Albourne, in conjunction with AIMA, launched a due diligence questionnaire that focuses on diversity and inclusion and builds on the work the consultant has been doing to identify women and minority-owned firms.

“With ILPA’s blessing we worked with AIMA to expand the reach of their questionnaire to gather data around workforce diversity as well as ownership, and insights into family friendly leave policies and staff conduct information,” he says, adding that LGBTQ+, veteran status, disabilities and minorities are all considered topics.

“This builds on what we’ve been doing elsewhere in ODD for several years around equal pay, and the D&I policies and practices of managers. Now we are encouraging managers to share this data – I’m really hopeful this will have a material impact on how managers approach D&I within their businesses,” he says. “We’ve had phenomenal feedback about the questionnaire and already more than 400 funds that have submitted the questionnaire.”

He says both managers and investors are responding well to the increased focus on diversity and inclusion.

“The feedback from investors is they have been struggling with how to gather the data, so having a standardised template for them is helpful. On the manager side our preliminary feedback has been positive, it is helpful in triggering their own work internally and new policies in response to thinking through the questions and enhance their own D&I.”

Claisse says in the current environment investors are looking for more consistent returns and there has been an emphasis on relative value or global macro managers that are a greater diversifier, and to be consistent in returns.

According to the firm’s alpha profiling tool, most strategies were performing well before the crisis, then experienced significant losses but have recouped those negative alpha experiences since, with structured credit the outlier.

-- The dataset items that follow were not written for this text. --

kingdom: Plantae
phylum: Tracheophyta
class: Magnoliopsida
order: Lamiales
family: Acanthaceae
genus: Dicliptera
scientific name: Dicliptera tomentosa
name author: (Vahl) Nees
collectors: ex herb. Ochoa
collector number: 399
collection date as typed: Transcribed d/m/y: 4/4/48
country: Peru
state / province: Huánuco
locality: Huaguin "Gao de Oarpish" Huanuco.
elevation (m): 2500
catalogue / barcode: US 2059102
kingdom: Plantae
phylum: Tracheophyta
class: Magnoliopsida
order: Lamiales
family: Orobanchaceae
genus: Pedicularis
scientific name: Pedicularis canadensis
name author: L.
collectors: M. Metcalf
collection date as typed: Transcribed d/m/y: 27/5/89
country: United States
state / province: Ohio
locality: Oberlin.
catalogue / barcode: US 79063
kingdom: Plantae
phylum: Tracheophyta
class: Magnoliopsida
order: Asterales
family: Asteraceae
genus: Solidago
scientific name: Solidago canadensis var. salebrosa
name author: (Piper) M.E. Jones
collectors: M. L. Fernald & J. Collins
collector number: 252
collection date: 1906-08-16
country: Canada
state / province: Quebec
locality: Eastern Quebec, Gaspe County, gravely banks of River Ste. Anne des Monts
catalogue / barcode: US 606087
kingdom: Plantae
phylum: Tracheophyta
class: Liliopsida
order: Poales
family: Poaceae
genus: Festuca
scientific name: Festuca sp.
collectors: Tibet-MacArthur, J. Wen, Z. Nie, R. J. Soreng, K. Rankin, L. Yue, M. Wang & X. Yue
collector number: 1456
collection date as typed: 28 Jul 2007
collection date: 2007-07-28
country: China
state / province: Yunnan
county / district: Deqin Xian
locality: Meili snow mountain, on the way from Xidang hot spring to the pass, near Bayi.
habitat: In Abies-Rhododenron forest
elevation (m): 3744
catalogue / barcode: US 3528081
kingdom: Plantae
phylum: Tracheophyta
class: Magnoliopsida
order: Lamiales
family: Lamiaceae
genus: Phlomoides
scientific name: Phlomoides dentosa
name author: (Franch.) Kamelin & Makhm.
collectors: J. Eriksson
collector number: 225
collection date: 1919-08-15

“If you look at alpha generation more recently, say year to date, stock picking outside of the US has been the strongest, then global macro and fixed income arbitrage,” Claisse says. “Hedge funds don’t have a divine right to exist. A lot of underlying strategies are cyclical, so they need to pay attention to the environment and adapt.”

Most managers have managed the working from home environment effectively from an operational perspective and in some cases investors are actually getting more transparency, he says.

“You lose something by not being on site, but the investor access to the risk takers and information is actually improved. It’s a strength of the industry that managers adapted their processes.”